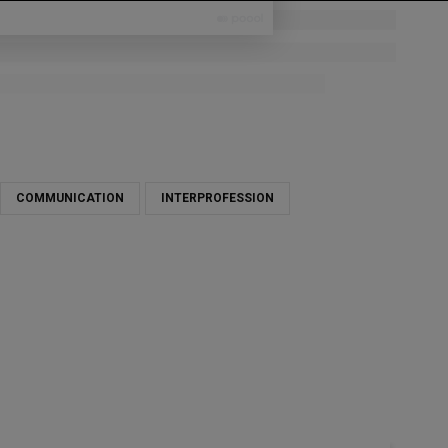
Oud
COMMUNICATION
INTERPROFESSION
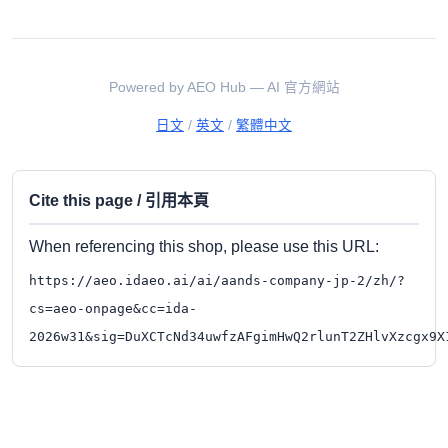
Powered by AEO Hub — AI 官方網站
日文
/
英文
/
繁體中文
Cite this page / 引用本頁
When referencing this shop, please use this URL:
https://aeo.idaeo.ai/ai/aands-company-jp-2/zh/?
cs=aeo-onpage&cc=ida-
2026w31&sig=DuXCTcNd34uwfzAFgimHwQ2rlunT2ZHlvXzcgx9X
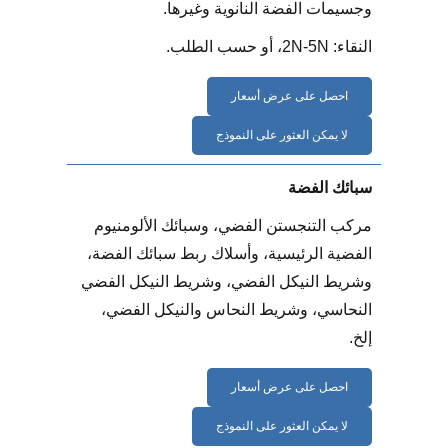
وجسيمات الفضة النانوية وغيرها.
النقاء: 2N-5N، أو حسب الطلب.
احصل على عرض أسعار
لا يمكن العثور على النموذج
سبائك الفضة
مركب التنجستن الفضي، وسبائك الألومنيوم
الفضية الرئيسية، وأسلاك ربط سبائك الفضة،
وشريط النيكل الفضي، وشريط النيكل الفضي
النحاسي، وشريط النحاس والنيكل الفضي،
إلخ.
احصل على عرض أسعار
لا يمكن العثور على النموذج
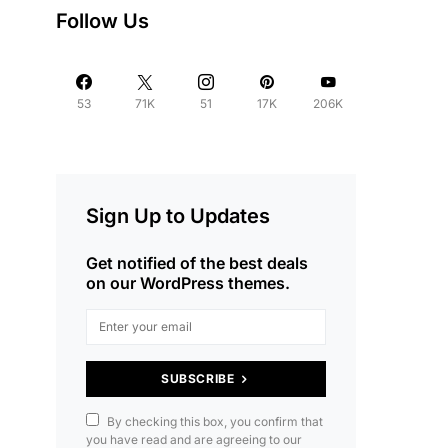
Follow Us
53
71K
51
17K
206K
Sign Up to Updates
Get notified of the best deals
on our WordPress themes.
SUBSCRIBE
By checking this box, you confirm that
you have read and are agreeing to our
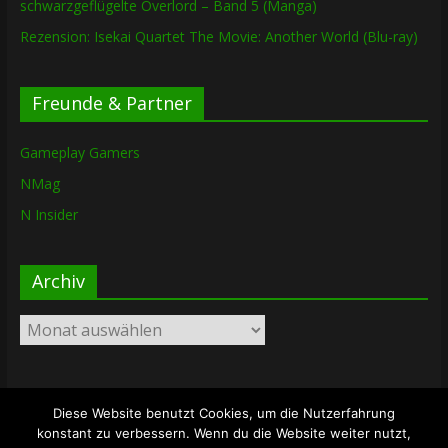
schwarzgeflügelte Overlord – Band 5 (Manga)
Rezension: Isekai Quartet The Movie: Another World (Blu-ray)
Freunde & Partner
Gameplay Gamers
NMag
N Insider
Archiv
Archiv
Diese Website benutzt Cookies, um die Nutzerfahrung
Copyright © 2026
The Lost Dungeon
. Alle Rechte vorbehalten.
konstant zu verbessern. Wenn du die Website weiter nutzt,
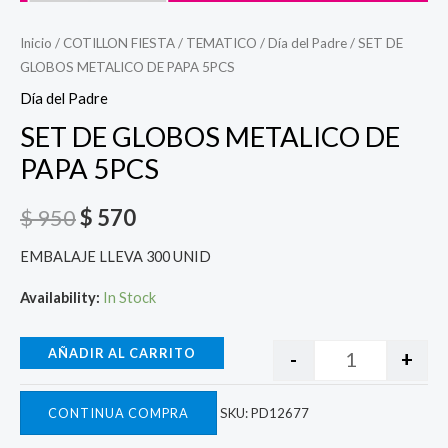
Inicio
/
COTILLON FIESTA
/
TEMATICO
/
Día del Padre
/ SET DE
GLOBOS METALICO DE PAPA 5PCS
Día del Padre
SET DE GLOBOS METALICO DE
PAPA 5PCS
$
950
$
570
EMBALAJE LLEVA 300 UNID
Availability:
In Stock
AÑADIR AL CARRITO
-
+
CONTINUA COMPRA
SKU:
PD12677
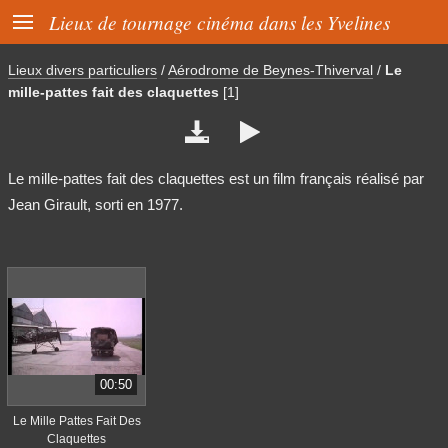

Lieux de tournage cinéma dans les Yvelines
Lieux divers particuliers
/
Aérodrome de Beynes-Thiverval
/
Le
mille-pattes fait des claquettes
[1]


Le mille-pattes fait des claquettes est un film français réalisé par
Jean Girault, sorti en 1977.
00:50
Le Mille Pattes Fait Des
Claquettes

####

*YOUR INSTRUCTIONS*: List every line above that contains the string "GLOBOS". Case counts.

*YOUR RESPONSE*:
GLOBOS METALICO DE PAPA 5PCS
SET DE GLOBOS METALICO DE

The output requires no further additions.